Directions –
A. Answer these questions about the passage on post-apartheid school governance:
(i) In what year was distributed school governance conceived of?
(ii) Which three concepts does the SASA incorporate in its commitment to representative and shared governance?
(iii) At what level, in particular, has the nature of distributed governance in schools changed?
B. Write out the part of the passage on post-apartheid school governance that begins at the words "3.2 SOUTH AFRICA’S" and stops after "the micro level.", renaming "SGB" to "school governing body".

Excerpted passage –
###
3.2 SOUTH AFRICA’S POST–APARTHEID SCHOOL GOVERNANCE RESTRUCTURING
The South African Schools (SASA-Act 84 of 1996), guarantees a determined commitment to representative and shared governance in schools incorporating the concepts of accountability, transparency and public involvement (SASA - Act 84 of 1996). Upon closer scrutiny of the SASA (Act 84 of 1996), it should enable all role players on the SGB equal participation in decision-making processes within the school environment. Adams and Waghid (2005:25) view participation, community engagement, rationality, consensus, equality and freedom as the constitutive principles of the South African democracy when distributed school governance was conceived of in 1996. However the nature of distributed governance in schools has changed from its initiation in 1996 particularly at the micro level.
###
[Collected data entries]
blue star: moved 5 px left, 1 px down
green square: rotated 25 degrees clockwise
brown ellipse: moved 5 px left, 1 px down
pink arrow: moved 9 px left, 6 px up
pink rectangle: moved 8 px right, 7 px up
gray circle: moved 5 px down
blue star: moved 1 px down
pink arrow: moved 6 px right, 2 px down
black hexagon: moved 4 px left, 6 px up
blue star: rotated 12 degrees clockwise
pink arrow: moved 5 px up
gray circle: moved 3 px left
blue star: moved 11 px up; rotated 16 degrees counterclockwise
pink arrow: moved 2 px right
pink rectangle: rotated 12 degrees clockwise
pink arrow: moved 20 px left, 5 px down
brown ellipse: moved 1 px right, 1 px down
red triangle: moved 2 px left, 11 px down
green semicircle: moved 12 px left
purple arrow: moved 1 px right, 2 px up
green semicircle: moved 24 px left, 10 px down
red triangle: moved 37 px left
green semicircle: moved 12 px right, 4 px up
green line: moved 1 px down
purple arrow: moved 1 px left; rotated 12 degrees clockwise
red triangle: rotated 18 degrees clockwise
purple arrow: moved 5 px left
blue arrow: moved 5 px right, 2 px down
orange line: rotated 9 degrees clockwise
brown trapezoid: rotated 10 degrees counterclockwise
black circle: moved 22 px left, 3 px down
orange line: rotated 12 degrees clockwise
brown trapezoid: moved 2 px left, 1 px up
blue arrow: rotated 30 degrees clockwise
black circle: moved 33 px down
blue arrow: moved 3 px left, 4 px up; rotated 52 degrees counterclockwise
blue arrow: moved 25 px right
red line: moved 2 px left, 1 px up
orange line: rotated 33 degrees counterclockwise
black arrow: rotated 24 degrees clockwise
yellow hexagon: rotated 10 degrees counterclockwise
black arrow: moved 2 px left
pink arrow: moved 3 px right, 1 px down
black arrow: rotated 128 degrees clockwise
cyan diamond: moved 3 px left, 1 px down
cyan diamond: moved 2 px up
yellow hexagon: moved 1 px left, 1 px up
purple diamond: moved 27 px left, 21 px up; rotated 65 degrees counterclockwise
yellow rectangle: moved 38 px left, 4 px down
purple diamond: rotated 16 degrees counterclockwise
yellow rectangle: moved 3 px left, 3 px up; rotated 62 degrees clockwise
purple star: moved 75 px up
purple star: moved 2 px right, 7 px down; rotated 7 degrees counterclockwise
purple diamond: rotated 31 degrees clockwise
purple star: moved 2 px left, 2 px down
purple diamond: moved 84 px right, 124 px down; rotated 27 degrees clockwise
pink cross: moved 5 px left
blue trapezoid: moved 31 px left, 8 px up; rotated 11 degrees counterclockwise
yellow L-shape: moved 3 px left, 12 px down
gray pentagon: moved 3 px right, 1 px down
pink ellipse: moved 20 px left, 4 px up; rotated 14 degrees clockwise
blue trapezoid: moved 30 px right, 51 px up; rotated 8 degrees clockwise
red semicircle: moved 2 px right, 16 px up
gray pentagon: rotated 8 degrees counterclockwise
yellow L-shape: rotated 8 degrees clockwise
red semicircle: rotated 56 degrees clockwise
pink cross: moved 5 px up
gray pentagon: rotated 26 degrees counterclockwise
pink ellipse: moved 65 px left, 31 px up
###
Problem solutions –
A.
(i) 1996
(ii) Accountability, transparency and public involvement
(iii) The micro level

B.
3.2 SOUTH AFRICA’S POST–APARTHEID SCHOOL GOVERNANCE RESTRUCTURING
The South African Schools (SASA-Act 84 of 1996), guarantees a determined commitment to representative and shared governance in schools incorporating the concepts of accountability, transparency and public involvement (SASA - Act 84 of 1996). Upon closer scrutiny of the SASA (Act 84 of 1996), it should enable all role players on the school governing body equal participation in decision-making processes within the school environment. Adams and Waghid (2005:25) view participation, community engagement, rationality, consensus, equality and freedom as the constitutive principles of the South African democracy when distributed school governance was conceived of in 1996. However the nature of distributed governance in schools has changed from its initiation in 1996 particularly at the micro level.